Walter Fondren worked in oil fields along the Gulf corridor in Texas, but focused his attention on the Humble fields while co-founding the Humble Oil Company. The couple worked together in philanthropy until his death in 1939. Ella assumed some of Walter's directorships, continuing a long relationship with Southern Methodist University by taking a seat on its board of trustees and governors, a position that she held for three decades. She served on the Methodist Board of Homes and Hospitals for twenty years.
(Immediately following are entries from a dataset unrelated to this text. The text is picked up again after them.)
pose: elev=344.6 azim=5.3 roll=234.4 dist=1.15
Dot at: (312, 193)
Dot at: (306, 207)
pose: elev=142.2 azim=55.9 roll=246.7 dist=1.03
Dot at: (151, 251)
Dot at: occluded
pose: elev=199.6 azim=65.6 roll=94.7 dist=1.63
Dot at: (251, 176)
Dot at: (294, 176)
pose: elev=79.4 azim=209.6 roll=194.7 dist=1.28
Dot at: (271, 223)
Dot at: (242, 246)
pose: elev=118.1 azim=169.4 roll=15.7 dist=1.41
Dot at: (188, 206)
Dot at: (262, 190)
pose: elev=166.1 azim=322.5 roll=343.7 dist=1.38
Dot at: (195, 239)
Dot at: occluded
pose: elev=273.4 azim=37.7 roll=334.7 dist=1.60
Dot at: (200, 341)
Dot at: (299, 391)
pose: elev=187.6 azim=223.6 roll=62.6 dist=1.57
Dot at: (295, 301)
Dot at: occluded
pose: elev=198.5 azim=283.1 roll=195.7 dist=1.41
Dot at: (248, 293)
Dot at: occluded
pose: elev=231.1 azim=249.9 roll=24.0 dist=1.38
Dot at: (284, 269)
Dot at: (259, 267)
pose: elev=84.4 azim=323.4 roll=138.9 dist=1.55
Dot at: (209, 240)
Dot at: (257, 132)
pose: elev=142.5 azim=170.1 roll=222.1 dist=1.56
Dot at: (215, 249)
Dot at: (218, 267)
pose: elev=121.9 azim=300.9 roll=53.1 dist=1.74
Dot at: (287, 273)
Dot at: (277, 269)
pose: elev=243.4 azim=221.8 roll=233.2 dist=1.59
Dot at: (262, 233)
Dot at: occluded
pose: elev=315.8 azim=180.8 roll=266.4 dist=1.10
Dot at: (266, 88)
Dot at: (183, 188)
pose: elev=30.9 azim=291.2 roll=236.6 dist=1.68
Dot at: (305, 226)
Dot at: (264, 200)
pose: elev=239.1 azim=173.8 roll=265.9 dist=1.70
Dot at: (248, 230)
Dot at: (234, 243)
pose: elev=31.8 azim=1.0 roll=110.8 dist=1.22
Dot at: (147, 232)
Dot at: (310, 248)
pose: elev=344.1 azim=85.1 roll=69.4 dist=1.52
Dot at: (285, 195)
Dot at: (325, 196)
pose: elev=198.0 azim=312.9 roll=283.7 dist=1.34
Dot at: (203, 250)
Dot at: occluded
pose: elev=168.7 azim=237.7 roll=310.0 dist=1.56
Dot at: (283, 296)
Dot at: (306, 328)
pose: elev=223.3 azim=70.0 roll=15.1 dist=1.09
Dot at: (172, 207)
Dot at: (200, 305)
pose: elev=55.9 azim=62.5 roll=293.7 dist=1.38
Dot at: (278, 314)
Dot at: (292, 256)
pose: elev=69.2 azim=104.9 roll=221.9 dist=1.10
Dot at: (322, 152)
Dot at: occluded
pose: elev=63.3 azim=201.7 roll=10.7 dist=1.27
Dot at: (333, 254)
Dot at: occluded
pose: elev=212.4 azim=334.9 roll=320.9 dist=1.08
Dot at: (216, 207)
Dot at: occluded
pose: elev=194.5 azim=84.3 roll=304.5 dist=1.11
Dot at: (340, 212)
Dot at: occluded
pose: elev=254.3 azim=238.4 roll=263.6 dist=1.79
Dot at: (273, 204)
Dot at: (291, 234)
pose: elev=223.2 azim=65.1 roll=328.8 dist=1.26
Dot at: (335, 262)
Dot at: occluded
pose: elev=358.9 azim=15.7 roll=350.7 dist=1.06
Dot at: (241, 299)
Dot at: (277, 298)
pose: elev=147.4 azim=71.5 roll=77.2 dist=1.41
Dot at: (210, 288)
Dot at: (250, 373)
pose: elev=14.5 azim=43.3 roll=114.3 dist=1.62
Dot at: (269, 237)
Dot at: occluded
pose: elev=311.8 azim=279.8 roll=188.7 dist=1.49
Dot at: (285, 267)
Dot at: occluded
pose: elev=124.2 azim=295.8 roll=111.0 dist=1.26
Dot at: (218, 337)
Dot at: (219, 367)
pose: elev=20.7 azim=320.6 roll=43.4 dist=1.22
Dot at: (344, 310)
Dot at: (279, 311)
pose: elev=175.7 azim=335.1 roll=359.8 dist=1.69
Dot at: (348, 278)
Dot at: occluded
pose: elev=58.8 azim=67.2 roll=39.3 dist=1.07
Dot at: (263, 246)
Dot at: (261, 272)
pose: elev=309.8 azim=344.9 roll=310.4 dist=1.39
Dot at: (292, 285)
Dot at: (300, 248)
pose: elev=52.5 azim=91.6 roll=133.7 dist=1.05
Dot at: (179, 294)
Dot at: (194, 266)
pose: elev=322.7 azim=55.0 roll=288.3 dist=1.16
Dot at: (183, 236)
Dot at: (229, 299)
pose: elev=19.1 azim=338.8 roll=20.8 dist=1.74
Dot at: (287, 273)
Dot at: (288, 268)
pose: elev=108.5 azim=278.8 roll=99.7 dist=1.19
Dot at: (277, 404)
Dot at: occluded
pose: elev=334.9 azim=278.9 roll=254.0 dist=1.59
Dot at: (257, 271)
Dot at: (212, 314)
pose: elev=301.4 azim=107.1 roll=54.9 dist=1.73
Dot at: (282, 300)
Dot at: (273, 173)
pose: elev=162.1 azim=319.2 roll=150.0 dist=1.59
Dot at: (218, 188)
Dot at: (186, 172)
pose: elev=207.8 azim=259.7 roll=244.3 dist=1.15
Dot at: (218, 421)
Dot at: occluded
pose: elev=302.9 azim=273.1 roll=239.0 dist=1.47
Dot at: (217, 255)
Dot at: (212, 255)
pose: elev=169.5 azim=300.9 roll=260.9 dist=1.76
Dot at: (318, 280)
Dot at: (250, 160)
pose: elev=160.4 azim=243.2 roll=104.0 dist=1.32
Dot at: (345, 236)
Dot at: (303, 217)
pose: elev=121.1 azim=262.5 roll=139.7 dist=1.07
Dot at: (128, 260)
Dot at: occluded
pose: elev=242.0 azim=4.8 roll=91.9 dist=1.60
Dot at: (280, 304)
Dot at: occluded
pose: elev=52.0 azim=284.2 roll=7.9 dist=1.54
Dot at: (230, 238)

After the death of her husband, Fondren pursued a path of charitable giving. Her family granted $1 million for the Walter W. Fondren Library at Rice University in 1946. Two years later she created the Fondren Foundation, which supported education and hospitals. The Foundation granted funding for capital projects at Baylor University, Georgetown University, Rice University, Scarritt College, while donating money to Southern Methodist University for a science building and for scholarships. The foundation facilitated the expansions of Methodist and St. Luke's Hospitals in Houston.
Fondren was a trustee for Baylor College of Medicine, Scaritt College, and the Texas Medical Center.

==Death and legacy==
Fondren died on 3 May 1982 in Houston after living for over a century. She is interred at Forest Park Cemetery in Houston. Fondren Road in Houston was named in honor of the family.